SPOJ-下一个回文

Posted 2023-02-21

【中文标题】SPOJ-下一个回文

【英文标题】：SPOJ-The next palindrome

【发布时间】：2018-08-25 07:42:26

【问题描述】：

问题-

https://www.spoj.com/problems/PALIN/

-输入测试用例个数

-输入测试用例

-输出与输入的测试用例最接近的回文数，不包括用例本身

我的尝试-

t=int(input())
while t>0:
    k=int(input())
    rev=0
    while k!=rev:
        k=k+1
        no=k
        rev=0
        while no>0:
            rev=(rev*10)+(no%10)
            no=no//10
        if k==rev:
            print(k)
    t=t-1

问题-

我收到“超出时间限制”，但我无法思考或找到更快的程序。
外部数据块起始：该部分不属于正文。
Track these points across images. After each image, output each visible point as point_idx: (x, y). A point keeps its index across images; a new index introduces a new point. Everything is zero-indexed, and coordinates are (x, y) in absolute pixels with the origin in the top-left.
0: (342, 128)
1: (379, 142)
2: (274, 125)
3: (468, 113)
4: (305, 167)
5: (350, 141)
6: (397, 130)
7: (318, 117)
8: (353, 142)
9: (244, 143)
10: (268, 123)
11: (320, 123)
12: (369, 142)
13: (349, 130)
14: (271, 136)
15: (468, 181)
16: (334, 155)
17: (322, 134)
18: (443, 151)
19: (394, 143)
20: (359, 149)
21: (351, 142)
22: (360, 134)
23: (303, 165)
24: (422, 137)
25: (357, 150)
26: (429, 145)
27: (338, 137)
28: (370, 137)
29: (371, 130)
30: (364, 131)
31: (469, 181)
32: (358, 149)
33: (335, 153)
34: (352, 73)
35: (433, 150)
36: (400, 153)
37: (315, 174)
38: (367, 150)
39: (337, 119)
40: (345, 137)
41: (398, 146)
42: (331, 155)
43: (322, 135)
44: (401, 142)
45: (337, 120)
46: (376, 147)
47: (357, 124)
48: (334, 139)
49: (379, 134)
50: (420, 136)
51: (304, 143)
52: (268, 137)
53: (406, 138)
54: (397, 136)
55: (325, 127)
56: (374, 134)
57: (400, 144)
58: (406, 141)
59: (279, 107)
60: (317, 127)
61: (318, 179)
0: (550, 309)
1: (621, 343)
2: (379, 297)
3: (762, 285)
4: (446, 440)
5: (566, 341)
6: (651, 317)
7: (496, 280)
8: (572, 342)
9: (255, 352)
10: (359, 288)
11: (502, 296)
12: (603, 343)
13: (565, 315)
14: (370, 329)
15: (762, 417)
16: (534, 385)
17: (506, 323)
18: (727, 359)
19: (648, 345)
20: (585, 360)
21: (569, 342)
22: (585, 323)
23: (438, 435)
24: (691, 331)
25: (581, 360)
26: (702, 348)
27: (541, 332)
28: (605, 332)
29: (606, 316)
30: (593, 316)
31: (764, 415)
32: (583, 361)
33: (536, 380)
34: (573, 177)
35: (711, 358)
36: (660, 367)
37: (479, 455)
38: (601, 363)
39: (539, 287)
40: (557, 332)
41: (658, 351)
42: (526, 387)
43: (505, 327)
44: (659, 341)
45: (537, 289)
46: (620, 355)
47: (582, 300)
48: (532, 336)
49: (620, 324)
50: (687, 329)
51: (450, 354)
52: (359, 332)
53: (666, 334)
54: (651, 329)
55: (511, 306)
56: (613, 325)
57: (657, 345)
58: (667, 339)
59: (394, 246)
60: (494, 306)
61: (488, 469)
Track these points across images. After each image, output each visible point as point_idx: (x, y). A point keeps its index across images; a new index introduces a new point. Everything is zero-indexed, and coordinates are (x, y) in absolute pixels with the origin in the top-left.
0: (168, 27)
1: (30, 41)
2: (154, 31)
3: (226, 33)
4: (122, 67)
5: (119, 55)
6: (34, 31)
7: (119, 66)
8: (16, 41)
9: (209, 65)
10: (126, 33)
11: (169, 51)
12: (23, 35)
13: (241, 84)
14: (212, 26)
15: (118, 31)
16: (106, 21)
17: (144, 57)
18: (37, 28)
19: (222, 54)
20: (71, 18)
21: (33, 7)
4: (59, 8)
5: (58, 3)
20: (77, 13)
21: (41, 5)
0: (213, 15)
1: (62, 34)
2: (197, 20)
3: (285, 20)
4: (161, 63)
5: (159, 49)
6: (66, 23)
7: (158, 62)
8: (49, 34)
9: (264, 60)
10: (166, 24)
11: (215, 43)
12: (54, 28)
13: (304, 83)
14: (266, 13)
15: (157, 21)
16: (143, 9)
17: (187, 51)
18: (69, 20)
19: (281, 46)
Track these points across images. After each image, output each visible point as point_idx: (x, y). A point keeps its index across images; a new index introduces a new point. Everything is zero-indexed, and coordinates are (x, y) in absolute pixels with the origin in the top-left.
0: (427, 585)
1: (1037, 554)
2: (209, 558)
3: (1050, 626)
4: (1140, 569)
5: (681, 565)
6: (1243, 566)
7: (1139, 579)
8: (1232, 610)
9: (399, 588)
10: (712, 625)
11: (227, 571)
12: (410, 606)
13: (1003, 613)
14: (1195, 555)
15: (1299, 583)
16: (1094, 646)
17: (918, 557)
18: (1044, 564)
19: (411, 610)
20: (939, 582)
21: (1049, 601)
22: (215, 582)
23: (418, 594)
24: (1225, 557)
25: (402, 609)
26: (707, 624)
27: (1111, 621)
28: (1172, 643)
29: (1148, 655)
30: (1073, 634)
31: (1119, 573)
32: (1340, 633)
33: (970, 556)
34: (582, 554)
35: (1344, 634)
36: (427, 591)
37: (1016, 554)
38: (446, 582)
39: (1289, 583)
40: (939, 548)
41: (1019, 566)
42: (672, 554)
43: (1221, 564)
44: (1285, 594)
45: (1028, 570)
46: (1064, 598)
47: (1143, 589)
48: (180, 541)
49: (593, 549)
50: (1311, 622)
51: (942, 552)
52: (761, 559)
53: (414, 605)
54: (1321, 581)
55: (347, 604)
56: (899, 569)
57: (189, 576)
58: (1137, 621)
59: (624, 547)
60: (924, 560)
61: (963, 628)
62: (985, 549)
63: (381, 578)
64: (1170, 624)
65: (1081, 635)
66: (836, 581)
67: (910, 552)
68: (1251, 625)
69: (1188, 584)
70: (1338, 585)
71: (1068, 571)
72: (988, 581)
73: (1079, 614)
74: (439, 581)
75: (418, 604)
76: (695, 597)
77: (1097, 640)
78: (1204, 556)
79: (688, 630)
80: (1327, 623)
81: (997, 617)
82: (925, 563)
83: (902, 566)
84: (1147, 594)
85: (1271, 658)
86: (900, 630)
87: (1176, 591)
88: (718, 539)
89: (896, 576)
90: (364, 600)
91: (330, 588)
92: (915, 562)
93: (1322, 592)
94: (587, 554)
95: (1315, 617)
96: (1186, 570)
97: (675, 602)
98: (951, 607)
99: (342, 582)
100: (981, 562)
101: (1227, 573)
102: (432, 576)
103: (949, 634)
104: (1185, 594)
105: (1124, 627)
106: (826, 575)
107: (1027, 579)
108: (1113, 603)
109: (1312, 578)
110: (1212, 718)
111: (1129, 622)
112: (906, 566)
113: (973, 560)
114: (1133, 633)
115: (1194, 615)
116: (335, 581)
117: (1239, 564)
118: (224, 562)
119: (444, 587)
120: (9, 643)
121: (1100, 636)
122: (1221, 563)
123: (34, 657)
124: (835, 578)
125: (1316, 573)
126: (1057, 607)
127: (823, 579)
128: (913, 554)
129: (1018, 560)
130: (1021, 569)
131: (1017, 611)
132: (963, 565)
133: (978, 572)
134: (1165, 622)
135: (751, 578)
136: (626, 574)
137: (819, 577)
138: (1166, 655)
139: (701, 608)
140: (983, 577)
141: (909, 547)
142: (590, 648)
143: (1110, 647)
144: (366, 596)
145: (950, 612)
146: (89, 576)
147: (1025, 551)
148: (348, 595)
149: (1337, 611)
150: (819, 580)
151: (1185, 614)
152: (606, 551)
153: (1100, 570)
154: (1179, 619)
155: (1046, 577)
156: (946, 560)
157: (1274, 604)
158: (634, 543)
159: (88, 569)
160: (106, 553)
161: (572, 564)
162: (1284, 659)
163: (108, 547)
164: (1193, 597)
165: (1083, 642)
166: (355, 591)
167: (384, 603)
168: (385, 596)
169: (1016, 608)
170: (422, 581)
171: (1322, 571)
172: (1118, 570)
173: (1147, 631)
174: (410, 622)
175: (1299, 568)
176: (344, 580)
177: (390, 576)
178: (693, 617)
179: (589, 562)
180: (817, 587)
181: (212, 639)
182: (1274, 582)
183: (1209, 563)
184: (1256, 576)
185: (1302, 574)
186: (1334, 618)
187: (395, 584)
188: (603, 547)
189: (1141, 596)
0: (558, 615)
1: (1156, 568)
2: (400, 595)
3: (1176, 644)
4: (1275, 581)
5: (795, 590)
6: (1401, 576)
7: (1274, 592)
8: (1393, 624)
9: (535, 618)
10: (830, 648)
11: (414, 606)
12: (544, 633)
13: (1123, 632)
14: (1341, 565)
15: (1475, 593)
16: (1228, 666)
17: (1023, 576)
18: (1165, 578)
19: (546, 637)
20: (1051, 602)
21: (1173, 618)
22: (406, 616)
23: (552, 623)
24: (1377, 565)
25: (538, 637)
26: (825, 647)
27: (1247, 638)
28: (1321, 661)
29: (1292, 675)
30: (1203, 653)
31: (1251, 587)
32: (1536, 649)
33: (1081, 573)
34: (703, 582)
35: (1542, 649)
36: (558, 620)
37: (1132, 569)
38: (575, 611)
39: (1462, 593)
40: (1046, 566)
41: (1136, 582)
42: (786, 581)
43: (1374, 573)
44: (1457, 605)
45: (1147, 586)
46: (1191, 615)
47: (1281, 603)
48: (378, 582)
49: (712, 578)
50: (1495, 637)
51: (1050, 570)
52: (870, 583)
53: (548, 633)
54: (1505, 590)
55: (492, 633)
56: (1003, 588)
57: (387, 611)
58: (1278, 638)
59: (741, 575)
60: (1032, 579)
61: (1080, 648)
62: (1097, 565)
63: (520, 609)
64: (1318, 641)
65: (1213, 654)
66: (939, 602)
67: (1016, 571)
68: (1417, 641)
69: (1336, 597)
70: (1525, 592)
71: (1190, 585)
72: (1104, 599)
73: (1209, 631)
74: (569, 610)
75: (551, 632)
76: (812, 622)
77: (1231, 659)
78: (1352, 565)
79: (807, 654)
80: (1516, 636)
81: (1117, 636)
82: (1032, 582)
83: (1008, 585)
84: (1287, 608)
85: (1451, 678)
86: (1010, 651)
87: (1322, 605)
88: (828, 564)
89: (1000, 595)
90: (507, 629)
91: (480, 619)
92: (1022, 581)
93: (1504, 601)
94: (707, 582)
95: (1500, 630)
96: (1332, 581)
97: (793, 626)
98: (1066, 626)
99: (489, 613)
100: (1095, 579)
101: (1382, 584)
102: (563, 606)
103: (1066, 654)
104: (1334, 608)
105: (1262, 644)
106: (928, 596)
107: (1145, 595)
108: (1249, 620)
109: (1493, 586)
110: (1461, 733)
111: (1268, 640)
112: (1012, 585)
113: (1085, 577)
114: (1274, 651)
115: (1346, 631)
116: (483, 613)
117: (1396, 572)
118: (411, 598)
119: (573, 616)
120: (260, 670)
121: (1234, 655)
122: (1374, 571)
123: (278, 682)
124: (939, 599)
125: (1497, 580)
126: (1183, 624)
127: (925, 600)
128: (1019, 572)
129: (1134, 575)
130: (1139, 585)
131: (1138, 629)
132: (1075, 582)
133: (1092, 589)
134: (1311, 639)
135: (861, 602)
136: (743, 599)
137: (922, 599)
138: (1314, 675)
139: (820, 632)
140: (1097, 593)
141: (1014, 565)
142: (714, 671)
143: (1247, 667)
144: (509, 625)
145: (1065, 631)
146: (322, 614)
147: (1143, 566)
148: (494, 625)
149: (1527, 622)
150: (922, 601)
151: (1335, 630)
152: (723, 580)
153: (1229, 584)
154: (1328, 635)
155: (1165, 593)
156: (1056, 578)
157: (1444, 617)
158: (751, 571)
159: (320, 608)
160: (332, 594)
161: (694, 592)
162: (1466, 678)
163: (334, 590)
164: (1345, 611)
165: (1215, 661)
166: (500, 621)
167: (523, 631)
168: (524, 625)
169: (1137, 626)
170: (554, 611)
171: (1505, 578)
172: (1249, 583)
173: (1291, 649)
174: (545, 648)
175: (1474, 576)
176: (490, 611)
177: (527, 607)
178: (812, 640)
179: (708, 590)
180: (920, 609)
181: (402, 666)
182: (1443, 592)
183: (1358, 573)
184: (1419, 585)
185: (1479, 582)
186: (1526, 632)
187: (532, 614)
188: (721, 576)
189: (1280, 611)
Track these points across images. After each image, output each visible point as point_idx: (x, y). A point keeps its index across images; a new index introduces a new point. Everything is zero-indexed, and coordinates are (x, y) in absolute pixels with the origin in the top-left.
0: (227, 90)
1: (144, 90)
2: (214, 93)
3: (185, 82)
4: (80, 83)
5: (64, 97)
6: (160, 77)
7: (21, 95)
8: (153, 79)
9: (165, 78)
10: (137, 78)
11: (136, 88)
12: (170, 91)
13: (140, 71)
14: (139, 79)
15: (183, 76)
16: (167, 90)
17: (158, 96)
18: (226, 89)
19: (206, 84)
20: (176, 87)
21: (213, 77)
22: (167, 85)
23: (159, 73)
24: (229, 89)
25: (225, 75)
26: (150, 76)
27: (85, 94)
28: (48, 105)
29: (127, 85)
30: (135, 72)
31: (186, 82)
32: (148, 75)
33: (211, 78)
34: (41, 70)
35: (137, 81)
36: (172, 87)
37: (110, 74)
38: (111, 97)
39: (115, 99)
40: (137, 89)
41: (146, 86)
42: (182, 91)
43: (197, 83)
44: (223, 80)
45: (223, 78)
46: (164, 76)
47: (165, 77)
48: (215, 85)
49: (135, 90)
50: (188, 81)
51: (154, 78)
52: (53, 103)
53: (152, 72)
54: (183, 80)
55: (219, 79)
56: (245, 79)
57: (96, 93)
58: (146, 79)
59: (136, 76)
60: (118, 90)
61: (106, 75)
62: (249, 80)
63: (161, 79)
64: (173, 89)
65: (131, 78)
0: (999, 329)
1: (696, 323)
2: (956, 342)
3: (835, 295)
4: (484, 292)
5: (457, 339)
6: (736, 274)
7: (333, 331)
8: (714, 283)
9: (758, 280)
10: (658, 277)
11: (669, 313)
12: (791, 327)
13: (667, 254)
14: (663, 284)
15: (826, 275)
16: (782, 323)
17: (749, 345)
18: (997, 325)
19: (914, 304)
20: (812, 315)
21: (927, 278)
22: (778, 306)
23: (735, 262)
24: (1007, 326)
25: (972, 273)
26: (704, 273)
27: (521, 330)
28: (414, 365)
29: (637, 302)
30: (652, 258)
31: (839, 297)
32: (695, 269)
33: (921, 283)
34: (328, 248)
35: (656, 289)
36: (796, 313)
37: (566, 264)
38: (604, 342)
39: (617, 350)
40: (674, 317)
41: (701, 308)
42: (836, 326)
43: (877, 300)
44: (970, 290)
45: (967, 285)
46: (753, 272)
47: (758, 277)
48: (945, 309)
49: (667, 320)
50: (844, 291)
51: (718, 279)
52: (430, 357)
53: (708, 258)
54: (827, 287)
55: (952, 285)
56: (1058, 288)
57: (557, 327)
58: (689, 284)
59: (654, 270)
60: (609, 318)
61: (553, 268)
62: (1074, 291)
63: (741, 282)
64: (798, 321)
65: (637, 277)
我找到的答案真的很长而且很复杂。

如何修复我的代码？

【参考方案1】：

您可以通过将数字视为字符串来节省大量时间，而不仅仅是猜测每个可能的数字并检查它是否是回文：

def next_pal(x):
    s = str(x)
    if len(s) % 2:  # odd
        # take the first half (including the middle digit)
        first_half = s[:len(s)//2+1]
        # construct a number that's that half,
        # plus itself reversed (without the middle digit)
        candidate = int(first_half + first_half[-2::-1])
        # that number could be smaller (e.g. if we started with 245)
        if candidate > x:
            return candidate
        # let's try again: we increment the first half and do the same thing:
        new_first_half = str(int(first_half) + 1)
        # but be careful: we could be adding a digit here (e.g. 999 -> 100001)
        if len(new_first_half) == len(first_half):
            return int(new_first_half + new_first_half[-2::-1])
        # instead, in those cases, we just return the smallest palindrome of that length
        return 10**len(s) + 1
    else:  # even
        # similar dance for even
        first_half = s[:len(s)//2]
        candidate = int(first_half + first_half[::-1])
        if candidate > x:
            return candidate
        new_first_half = str(int(first_half) + 1)
        if len(new_first_half) == len(first_half):
            return int(new_first_half + new_first_half[::-1])
        return 10**len(s) + 1

注意你有两个循环（我没有计算外部循环，因为没有办法绕过它），而我没有。